Be careful here and pay attention to the settings that you have used to create your EASYPOP output file(s). For example, think about the migration rate used, the number of generations, the number of individuals within your populations and do these make sense for the organism which you have chosen. Choosing unrealistic organisms/systems in relation to your created dataset will cost you significant marks as it will demonstrate a lack of understanding about the analyses that you have performed. Remember that this is ultimately about understanding the influence of a key process in evolution on neutral genetic variation and differentiation. Specifically, we mentioned the important components in both the practicals and lectures: migration/gene flow and population size. Why are there significant/non-significant differences in Fst between populations, and differences in values of genetic diversity between populations under different scenarios of migration?
It is important that you refer to the lectures given on this topic. If students want to do well in this assignment, it is also expected that they use the scientific literature to support their interpretation of their results (see the mark scheme).

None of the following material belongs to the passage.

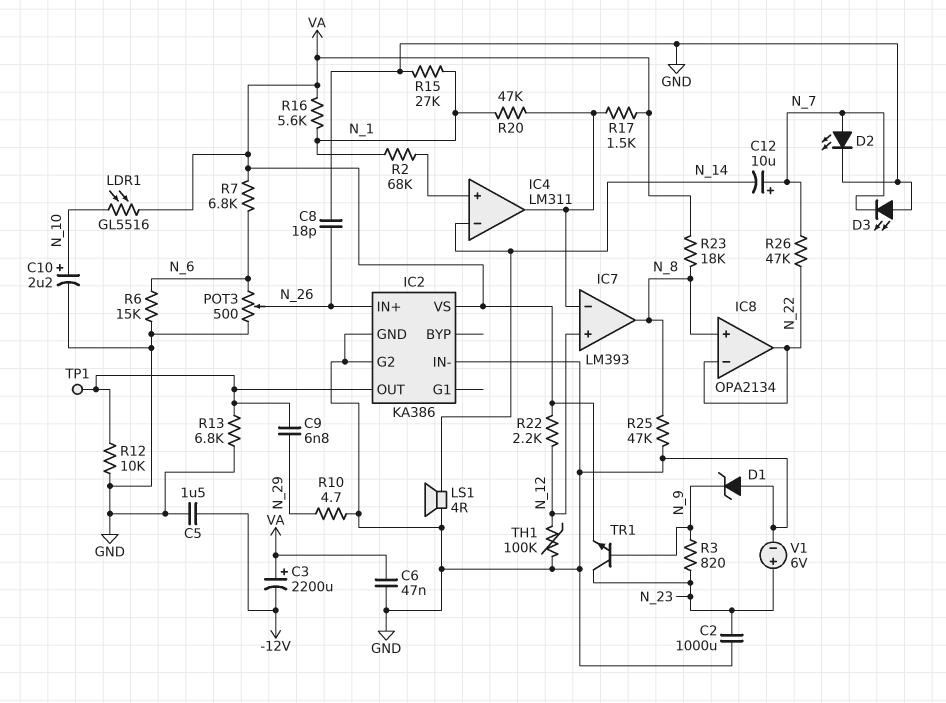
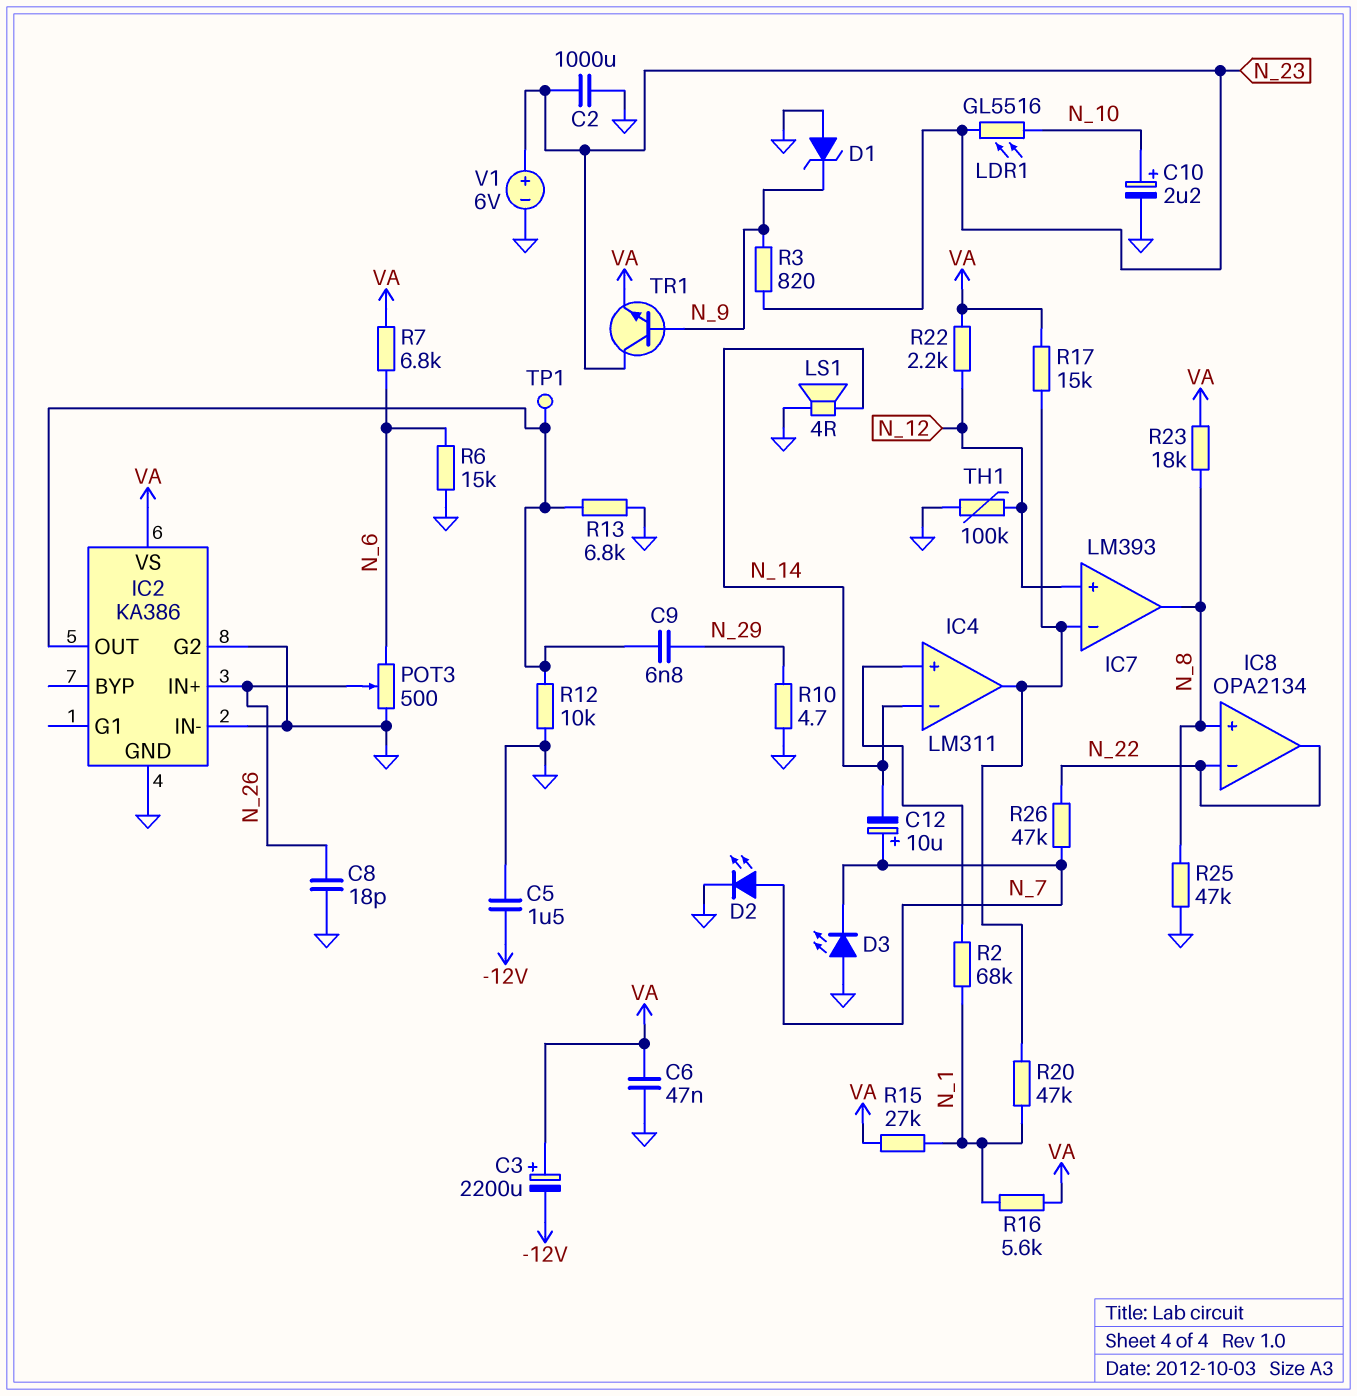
LDR1: GL5516 (N_10, VA) -> GL5516 (N_10, N_23)
R15: 27k (GND, N_1) -> 27k (N_1, VA)
R17: 1.5k (IC4/out, VA) -> 15k (IC4/out, VA)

Structure of the assignment and how marks will be allocated:
- Introduction (20%): Rationale for choosing simulated population scenarios within a hypothetical case study of a system of your choice and question(s) to be addressed.
- Methods (40%): Simulation of population scenarios with EASYPOP (20%) and computation of population genetics statistics with FSTAT (20%) with a demonstrated understanding of why the analyses are being undertaken.
- Methods/Results (20%): Appropriate reporting of key settings/parametersused and results in legible format, i.e. using appropriate Tables/Figures (with proper legends) and text.Note how ugly and unformatted FSTAT output results look! Create your own ways of reporting these results using carefully formatted tables and think about using graphs that will allow comparisons to made between scenarios.
- Discussion (20%): Interpretation of outputs in a neutral genetic variation context and formulation of novel and challenging ideas/hypotheses/tests based on the different scenarios.
Assignment should be 1,000 words in length (excluding tables, references and legends). No marks deducted for word count being outside these limits but being markedly below this would indicate a lack of understanding around the assignment.